Summary: A young woman recounts her relationship with her fiancee, while facing his imprisonment on trumped up charges and her pregnancy with their coming baby.
If Beale Street Could Talk is my fifth James Baldwin and third of his fiction books. It is by far my favorite of the fiction. James Baldwin is an incredible writer. There are so many lines in the book that just drip with beauty or truth or so clearly express real emotion. But his books are hard. Not that they are hard to understand but the themes are tragic.
If Beale Street Could Talk is a tragic romance. It is not that families are keeping the young couple apart like Romeo and Juliet, it is that society is keeping them apart through the systemic racism of the 1970s. Tish is only 19, but she and Fonny have been friends since childhood. As they realize that they really do love one another and want to get married they have to overcome the normal objections to young love.
Fonny is a sculptor. He works odd jobs to pay expenses but he is a sculptor. Tish is from a tightly knit family, one that Fonny has long been a part of because of the problems of his own family. Her family is supportive, but cautious. As the prepare for marriage and look for a place to live, they bang up against the prevalent racism of the world.

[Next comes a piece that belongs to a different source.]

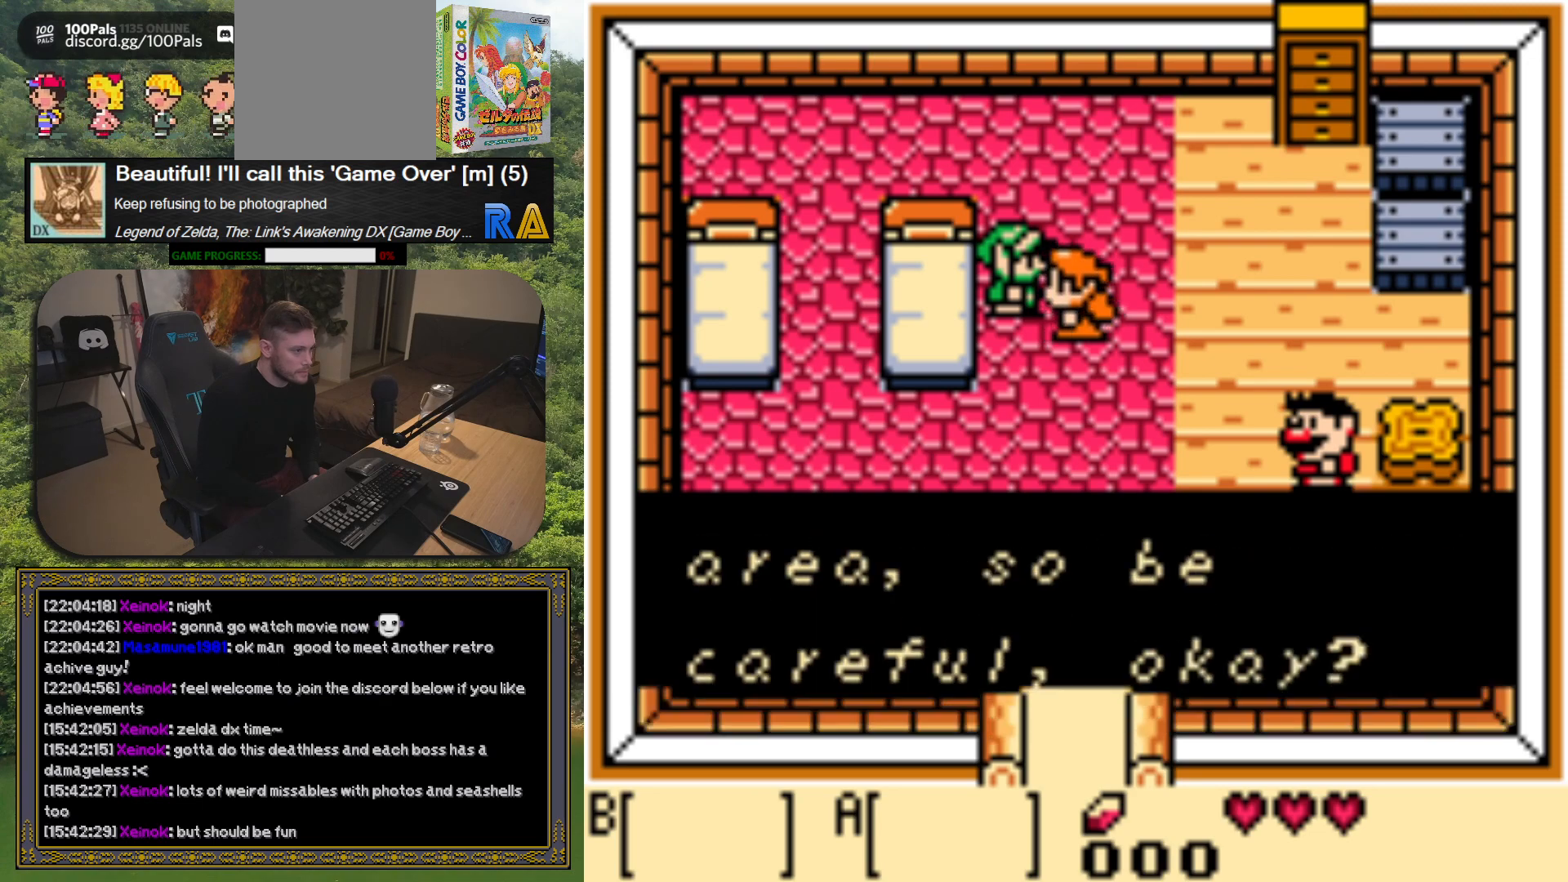
{"buttons": [], "left_stick": "center", "button_events": [[67, "A", "up"]]}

As is revealed slowly throughout the book, Fonny was set up by a racist cop. He was set up by the cop to take the fall for a rape. The system doesn’t have anything against him in particular, it is just designed to not particularly care for anyone.
Having recently finished Rethinking Incarceration, If Beale Street Could Talk is a perfect fictional follow up. Many of the aspects of the criminal justice come out in the fictional characters. People are set up, police are giving broad, but largely unaccountable powers. Good lawyers matter, but are expensive. The system can work for people with money, but for the poor, or even moderately middle class, the costs associated with being accused of a crime impact not just the individual but the whole network of friends and family.
Tish’s family both loves her and is impacted. Her sisters have connections and gets the lawyer and does the work to make sure that the lawyer does a good job, but also changes jobs to work other connections. Her father that takes on extra work and rides Fonny’s father to make sure he does the same. Her mother is supportive, takes care of Tish with the pregnancy and supportive of her emotionally, also does what no one else can do at a key point. This is a strong family, but one that is broken by the weight of the task.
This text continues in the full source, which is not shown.